Well I've recently come to terms with this after 6 years (and going) of really great friendship. I mean she's my rock forreal, and I want us to still be friends--just not best friends. I feel our bond has made me unable to emotionally connect with other girls on that level. Even the girls I've dated or hooked up with have mentioned her in some capacity and I've had to secretly validate them at my bestie's expense.

I feel this is unhealthy and that I need to shift this great connection we share to my future prospect--someone who will give me the whole package yknow?

It's only been a couple of days, but the behavioral changes I've made towards her already have her wondering if everything's ok, why I'm so quiet, am I mad at her etc. I could never tell her how I feel, the aftermath of that whole situation seems like it would still lead to what I'm doing now, only with more awkwardness, especially since we live together. But I have to lookout for #1 right?
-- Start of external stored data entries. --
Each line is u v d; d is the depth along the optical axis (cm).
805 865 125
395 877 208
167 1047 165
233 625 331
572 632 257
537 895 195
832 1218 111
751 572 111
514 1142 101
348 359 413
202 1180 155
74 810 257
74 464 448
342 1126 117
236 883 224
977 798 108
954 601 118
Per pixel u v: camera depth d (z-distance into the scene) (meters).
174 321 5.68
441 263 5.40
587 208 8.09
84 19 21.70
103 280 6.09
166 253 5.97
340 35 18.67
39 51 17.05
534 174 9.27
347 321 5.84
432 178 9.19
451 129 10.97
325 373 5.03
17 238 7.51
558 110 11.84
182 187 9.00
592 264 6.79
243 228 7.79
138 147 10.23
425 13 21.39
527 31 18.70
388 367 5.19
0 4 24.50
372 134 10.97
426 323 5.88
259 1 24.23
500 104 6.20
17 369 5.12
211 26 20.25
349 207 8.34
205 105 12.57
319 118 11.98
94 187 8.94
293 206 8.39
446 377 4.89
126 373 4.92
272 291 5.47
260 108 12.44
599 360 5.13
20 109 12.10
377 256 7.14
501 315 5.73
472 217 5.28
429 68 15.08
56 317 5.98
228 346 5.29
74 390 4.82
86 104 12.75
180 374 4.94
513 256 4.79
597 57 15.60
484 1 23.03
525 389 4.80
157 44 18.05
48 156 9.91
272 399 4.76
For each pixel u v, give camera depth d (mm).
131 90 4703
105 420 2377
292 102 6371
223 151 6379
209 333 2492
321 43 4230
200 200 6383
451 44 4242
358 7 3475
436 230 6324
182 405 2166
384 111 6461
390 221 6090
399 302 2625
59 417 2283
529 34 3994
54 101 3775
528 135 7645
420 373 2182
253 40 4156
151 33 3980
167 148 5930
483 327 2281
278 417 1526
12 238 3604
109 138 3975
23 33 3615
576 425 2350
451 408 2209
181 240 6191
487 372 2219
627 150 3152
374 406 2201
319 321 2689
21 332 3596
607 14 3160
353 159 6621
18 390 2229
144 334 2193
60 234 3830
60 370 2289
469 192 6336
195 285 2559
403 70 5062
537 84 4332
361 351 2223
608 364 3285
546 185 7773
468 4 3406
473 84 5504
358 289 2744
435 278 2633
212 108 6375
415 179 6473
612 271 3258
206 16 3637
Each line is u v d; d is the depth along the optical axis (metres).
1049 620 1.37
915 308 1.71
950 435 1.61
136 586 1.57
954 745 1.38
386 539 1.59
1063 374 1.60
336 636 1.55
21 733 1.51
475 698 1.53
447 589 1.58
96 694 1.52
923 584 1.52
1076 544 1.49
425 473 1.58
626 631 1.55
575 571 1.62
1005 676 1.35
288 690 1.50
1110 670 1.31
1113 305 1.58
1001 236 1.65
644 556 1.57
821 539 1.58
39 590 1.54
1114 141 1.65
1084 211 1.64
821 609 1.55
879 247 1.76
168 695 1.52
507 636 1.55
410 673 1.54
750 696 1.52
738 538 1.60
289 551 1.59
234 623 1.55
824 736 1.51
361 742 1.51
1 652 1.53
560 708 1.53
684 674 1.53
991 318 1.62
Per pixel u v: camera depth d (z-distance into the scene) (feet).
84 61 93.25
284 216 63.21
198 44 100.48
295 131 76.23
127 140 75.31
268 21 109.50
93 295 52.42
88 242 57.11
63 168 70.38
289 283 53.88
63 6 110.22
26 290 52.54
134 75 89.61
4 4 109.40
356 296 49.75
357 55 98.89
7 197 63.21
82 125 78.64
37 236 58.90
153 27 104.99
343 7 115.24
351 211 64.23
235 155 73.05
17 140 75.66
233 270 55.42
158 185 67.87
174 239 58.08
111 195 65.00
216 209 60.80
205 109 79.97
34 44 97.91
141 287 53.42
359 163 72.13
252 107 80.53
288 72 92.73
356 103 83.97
Weve both dated around, bring people home for hookups, etc. I knew what I was getting into by living with her and I really hoped that I could move past my feelings, find something real, and still keep my bestie. Tonight she had a guy over for a quickie, and normally we'd talk and joke about this stuff after the deed was done, but since I've changed (or am trying to anyways) I kinda blew her off. She knocked on my door and asked if everything was ok and I don't know how well I played it off but with our damn near psychic bond--I know she knows something's up.

Is this too great an act of selfishness on my part--considering the depth of our friendship? Do I owe her an explanation? Or am I doing the right thing? Opinions?
Is it wrong to distance yourself from unrequited love without a word?